A hand, outstretched toward something glowing red inside the cracked skull of a creature I didn't recognize.
Then—black.
I staggered back from nothing. My breath hitched.
A thousand shivers clawed their way up my spine.
A name surfaced next.
Not my name.
Along with it, information. Facts. A weight pressing into my thoughts.
It rang in my head:
Tairen Solt.
Age sixteen.
Second-ranked technician.
Former Echo-link candidate.
Now declared unbound, cast to the maintenance rings of a city built atop a dead whale.
This isn't my life.
But the memories say it is.
I crossed to the wall. There was a shallow mirror etched into the plating—crudely melted glass, smoothed by hand. I leaned close.
A stranger stared back.
Young. Gaunt. With deep grey eyes that shimmered faintly beneath the skin.

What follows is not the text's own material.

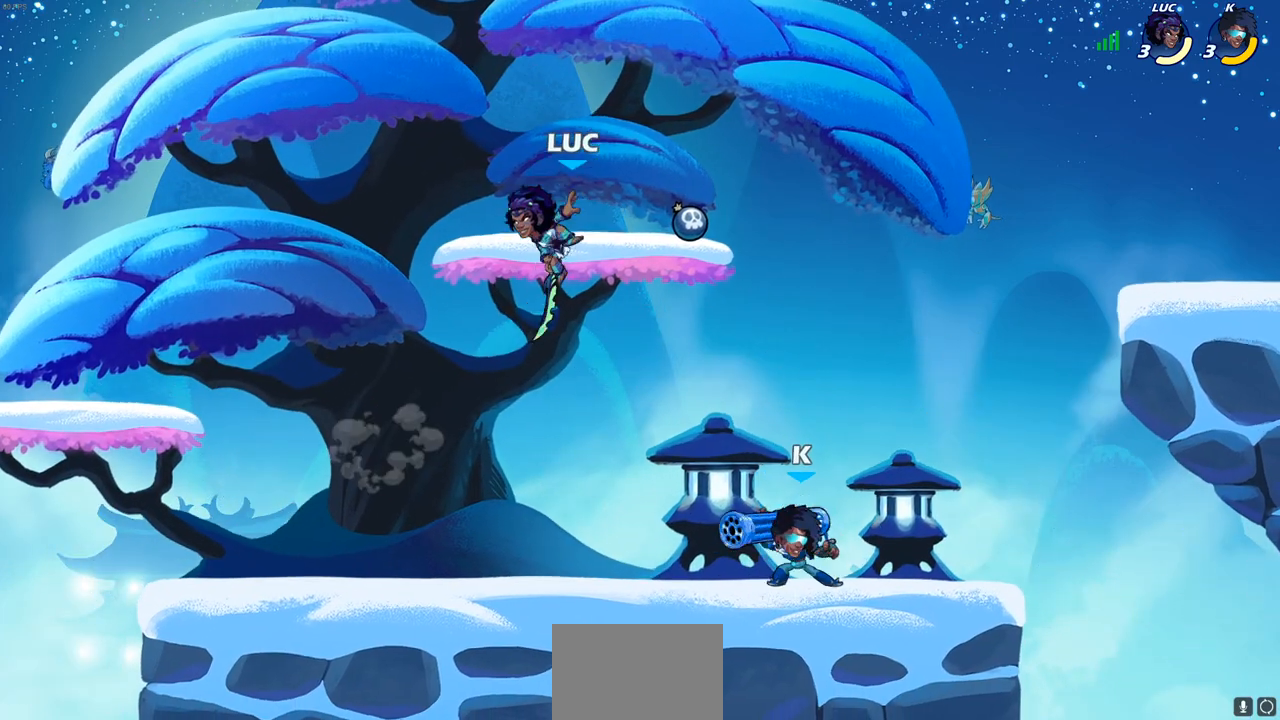
{"buttons": ["SQUARE"], "left_stick": "right", "right_stick": "center", "events": [[100, "left_stick", "down-right"], [150, "left_stick", "right"], [350, "SQUARE", "down"]]}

There was a scar along the base of the neck.
A line of graft metal, barely visible under the skin, blinking faint blue.
"Who are you?" I asked the mirror.
The reflection didn't answer.
But the second heartbeat did.
Thmm… thmm…
Echoes, they called it.
Not magic. Not energy.
Echo.
And somehow—I was feeling it. In this body.
And I knew, with a crawling certainty in my gut:
I'm not the only thing inhabiting this body.
Something was here before me.
Something's still echoing through the bones.
My fingers trembled as I reached for the door.
A handle made of coiled Leviathan tooth turned with a soft click.
Beyond it, the light thickened.
The smell of salt.
Of blood.
Of oil burned in brass crucibles.
Voices echoed in the distance—ritual chants, maintenance bells, pipe steam whistles.
The soundscape of a city that shouldn't exist.
A city built on the back of a dead god.
And somehow, I was part of it now.
I didn't know how.
I didn't know why.
But I knew this:
This world had power.
And pain.
And possibility.
And I was going to find out what kind of person Tairen Solt was—
and what happened to him.
Or—
what kind of person I could become using his body.